DOCUMENT EXTRACT.
== Segment start ==
I think about how I'm not grateful enough. Where in the world would I be without you by my side? I'd probably be stuck in that cycle of unhealthiness in a dark place. I don't reflect enough about how lucky I am. What in the world did I do to deserve someone like you? Someone like youuuuu

 I feel like I always end my posts with some corny stuff about you, but I don't mind. You're the one I like being with. I love your company. 

Me: Tell me something I don't know about you!
You: *Pause* I think you know everything. What don't you know about me?
Me: ......I don't know
You: Tell me something I don't know about you
Me: *Long Pause* Uhhhhh... I give up 

I just fell so content with everything.. but school. 
9/7/13

Children- I have children! Last night was the Pinning ceremony. It all seems surreal. This was the 6th Pinning I've attended. Holy crap, I'm getting old. & yet, this was insanely different. Who knows what will come of this journey. Who knows what'll happen. All I know is, I love my kiddos, and I don't even know them. I'm holding my arms wide open (Without scarying/overwhelming them. Their comfort level is what I'm most concerned of) It's a big pledge class, but I'm up for the challenge. I'm concerned with Risk Management issues. I'm concerned with booking a retreat for so many people. I'm concerned with actives influencing them. I'm concerned with one bad apple spoiling the bunch. I'm concerned for people not being here for the right reasons.

Officially at 6 PA's. At least it's an even number.

I'm a momma. Holy crap. It's official. Time to start learning some names. Hello, Kiddos :)
== Segment end ==
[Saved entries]
== Segment start ==
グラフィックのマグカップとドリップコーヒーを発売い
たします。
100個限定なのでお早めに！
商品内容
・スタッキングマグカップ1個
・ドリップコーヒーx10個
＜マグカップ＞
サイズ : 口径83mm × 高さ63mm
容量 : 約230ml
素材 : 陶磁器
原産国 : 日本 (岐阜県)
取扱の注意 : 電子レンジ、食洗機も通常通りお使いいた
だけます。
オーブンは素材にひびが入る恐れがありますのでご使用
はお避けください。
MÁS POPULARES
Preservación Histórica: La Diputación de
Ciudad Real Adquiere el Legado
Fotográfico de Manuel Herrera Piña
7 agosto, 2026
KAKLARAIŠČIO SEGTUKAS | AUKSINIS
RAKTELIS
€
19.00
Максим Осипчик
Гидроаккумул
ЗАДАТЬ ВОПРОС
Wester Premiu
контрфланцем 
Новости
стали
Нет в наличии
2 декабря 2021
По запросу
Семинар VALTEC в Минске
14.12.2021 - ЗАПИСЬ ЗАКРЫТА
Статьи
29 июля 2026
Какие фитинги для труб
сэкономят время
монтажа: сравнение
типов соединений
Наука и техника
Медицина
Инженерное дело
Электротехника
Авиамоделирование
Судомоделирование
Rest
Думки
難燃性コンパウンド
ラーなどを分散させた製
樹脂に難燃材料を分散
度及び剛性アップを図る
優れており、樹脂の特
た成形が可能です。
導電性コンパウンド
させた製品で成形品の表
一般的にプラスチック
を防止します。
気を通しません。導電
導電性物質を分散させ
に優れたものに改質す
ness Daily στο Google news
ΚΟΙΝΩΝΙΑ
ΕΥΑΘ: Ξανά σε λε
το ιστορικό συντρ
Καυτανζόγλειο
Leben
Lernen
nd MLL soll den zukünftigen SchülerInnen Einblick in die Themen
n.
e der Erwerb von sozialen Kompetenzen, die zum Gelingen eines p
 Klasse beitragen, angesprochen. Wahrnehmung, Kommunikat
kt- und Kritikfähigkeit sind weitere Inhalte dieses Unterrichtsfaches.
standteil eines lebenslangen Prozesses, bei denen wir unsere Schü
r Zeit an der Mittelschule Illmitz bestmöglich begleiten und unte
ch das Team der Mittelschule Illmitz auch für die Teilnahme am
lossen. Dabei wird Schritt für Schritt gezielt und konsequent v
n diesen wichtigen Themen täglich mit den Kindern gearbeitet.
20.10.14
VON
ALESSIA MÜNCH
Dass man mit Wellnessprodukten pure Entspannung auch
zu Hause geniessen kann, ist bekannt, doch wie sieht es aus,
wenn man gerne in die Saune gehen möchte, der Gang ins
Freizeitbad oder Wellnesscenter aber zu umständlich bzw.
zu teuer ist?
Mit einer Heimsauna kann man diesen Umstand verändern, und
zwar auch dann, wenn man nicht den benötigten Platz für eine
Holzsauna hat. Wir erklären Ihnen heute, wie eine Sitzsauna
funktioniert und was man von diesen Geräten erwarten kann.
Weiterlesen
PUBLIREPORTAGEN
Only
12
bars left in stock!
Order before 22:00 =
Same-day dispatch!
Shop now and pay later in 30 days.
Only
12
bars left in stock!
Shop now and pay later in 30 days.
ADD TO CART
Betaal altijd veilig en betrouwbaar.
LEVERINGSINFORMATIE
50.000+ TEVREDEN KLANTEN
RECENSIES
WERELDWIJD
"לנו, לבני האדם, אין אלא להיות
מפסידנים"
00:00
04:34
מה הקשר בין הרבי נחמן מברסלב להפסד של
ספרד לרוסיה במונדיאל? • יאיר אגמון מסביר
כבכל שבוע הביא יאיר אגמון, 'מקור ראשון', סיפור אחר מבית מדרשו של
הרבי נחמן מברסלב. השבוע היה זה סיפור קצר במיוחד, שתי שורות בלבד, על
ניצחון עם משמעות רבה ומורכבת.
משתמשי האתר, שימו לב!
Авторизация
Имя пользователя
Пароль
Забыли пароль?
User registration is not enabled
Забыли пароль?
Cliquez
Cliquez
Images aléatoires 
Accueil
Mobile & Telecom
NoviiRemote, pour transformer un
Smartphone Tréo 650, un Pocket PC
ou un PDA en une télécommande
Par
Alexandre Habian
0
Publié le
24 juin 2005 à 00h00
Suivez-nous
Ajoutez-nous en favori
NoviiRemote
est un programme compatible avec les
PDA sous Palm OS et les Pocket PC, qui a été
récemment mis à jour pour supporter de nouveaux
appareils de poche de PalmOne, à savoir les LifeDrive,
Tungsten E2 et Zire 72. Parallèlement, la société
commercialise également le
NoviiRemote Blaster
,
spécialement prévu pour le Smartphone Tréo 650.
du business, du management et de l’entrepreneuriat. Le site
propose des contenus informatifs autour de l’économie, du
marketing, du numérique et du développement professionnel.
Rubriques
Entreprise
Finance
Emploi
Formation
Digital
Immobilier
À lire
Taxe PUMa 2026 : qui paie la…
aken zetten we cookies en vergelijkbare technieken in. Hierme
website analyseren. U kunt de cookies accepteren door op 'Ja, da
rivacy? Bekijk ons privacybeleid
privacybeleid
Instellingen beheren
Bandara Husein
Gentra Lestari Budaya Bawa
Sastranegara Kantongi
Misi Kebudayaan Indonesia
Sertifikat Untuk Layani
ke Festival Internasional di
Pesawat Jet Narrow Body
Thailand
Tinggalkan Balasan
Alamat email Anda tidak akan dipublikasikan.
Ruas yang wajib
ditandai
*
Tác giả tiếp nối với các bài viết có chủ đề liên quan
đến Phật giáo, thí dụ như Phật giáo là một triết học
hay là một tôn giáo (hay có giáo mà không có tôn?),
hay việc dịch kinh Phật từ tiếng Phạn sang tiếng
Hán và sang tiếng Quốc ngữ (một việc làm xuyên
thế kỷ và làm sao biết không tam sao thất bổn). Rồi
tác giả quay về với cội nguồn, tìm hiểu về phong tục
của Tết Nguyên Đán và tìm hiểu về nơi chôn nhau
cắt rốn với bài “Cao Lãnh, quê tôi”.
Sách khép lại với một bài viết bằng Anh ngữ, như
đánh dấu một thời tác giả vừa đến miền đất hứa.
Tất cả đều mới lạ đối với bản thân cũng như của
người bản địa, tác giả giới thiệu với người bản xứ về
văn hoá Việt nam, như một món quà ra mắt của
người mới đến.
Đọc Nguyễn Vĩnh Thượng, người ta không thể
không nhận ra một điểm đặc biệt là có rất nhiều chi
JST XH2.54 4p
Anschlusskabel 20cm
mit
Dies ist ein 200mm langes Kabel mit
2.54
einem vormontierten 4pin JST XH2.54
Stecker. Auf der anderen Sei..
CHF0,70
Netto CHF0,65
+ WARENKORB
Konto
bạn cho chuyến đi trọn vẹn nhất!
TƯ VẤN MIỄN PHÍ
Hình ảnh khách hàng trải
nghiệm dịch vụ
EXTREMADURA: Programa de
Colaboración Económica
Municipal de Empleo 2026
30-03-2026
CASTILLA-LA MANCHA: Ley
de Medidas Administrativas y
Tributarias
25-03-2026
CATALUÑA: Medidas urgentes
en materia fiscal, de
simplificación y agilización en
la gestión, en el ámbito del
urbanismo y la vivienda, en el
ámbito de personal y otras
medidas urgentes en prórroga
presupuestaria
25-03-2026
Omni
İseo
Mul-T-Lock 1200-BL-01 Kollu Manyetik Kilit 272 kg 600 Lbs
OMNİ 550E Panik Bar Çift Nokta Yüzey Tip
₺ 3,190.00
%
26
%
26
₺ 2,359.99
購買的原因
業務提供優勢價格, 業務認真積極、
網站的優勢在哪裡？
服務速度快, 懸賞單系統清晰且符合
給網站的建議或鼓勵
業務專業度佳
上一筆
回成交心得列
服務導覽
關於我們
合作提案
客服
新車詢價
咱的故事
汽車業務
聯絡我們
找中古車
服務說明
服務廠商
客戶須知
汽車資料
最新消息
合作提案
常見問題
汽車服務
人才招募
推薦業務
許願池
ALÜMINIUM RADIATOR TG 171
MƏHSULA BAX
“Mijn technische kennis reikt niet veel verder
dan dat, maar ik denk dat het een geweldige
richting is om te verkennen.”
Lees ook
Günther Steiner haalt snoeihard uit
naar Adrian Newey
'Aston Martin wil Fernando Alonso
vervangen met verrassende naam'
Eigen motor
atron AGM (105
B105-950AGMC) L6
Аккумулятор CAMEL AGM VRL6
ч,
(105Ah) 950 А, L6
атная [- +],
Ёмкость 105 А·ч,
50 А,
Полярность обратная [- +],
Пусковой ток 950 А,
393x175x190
== Segment end ==
EXERCISE SET.
- A) Answer these questions about the blog post:
(i) Which Pinning ceremony, by count, was the one the writer attended last night?
(ii) How many PA's is the writer officially at?
(iii) What is the one thing the writer is not content with?
- B) Update the passage of the blog post starting at "I think about" and ending at "love your company.", replacing "company" with "presence".
- C) Write what comes next in the blog post about the writer's new pledge class, picking up after its last sentence.
The data above come from a separate source.

RESPONSES FOR EACH TASK.
- A)
(i) The 6th
(ii) 6
(iii) School

- B)
I think about how I'm not grateful enough. Where in the world would I be without you by my side? I'd probably be stuck in that cycle of unhealthiness in a dark place. I don't reflect enough about how lucky I am. What in the world did I do to deserve someone like you? Someone like youuuuu

 I feel like I always end my posts with some corny stuff about you, but I don't mind. You're the one I like being with. I love your presence.

- C)
Tuesday, October 8, 2013

I wonder if my kiddos will ever find my blog one day. Who knows. It's 4 weeks in, but it feels like I've had no time with my kids, yet I've had so much time with them. From a professional stand point, I'm extremely proud of all my kids. From the 53 that got pinned, to the 49 that are all my children, I'm beyond excited for the stories they tell me. I'm excited that they're enjoying pledging. I'm beyond excited when I hear them talking about wanting to do leadership positions. I can't wait for the moment that I'm at their Activation watching their real journey into this organization. I can't wait for the moment that all this stress is relieved from them. When they can cast away all their stress and anxiety, and look at how far they have grown through this program that we're created for them. Granted, our program is no walk in the park. It's not easy. I'm strict because my mommas were strict on me, but granted, if they weren't so strict on us, I would not have grown up so quickly. I would not be proud of my letters, and I would not be the person I am today. I'm a proud mama to all my kiddos. 

It's weird. It's a whole different world. I can't explain it to people. Relationships within APO are hard enough to explain, but explaining the role of a pledge mom is the weirdest, most complicated relationship ever. 

I'm excited for my children to go on their retreat. I can't believe how fast everything is going. Retreat is this weekend. LSR Sunday, BSR the following Saturday. That with school, and there really is more than enough things to occupy my mind. Don't even get me started with the flashback and current things running through my brain. 

It's a challenging semester, in more ways than one and I would not have predicted it. I mean sure, there are certain aspects that I understand, but I didn't expect to feel so close to my coworkers. I didn't expect to love working with the kids at work. I didn't expect to hate volunteering at the VA. I didn't expect memorizing kiddos names & getting to know them to be so hard. I expected/didn't expect how clingy I would become. I didn't expect so many units. I didn't expect all these thoughts trickling into my life. It's weird. Being submerged in a completely different pledge program has caused all these flashbacks for me. It's weird though 'cause I still don't remember much of pledging. Pushing back those memories, yet having them come back has been pretty tough these past few days especially.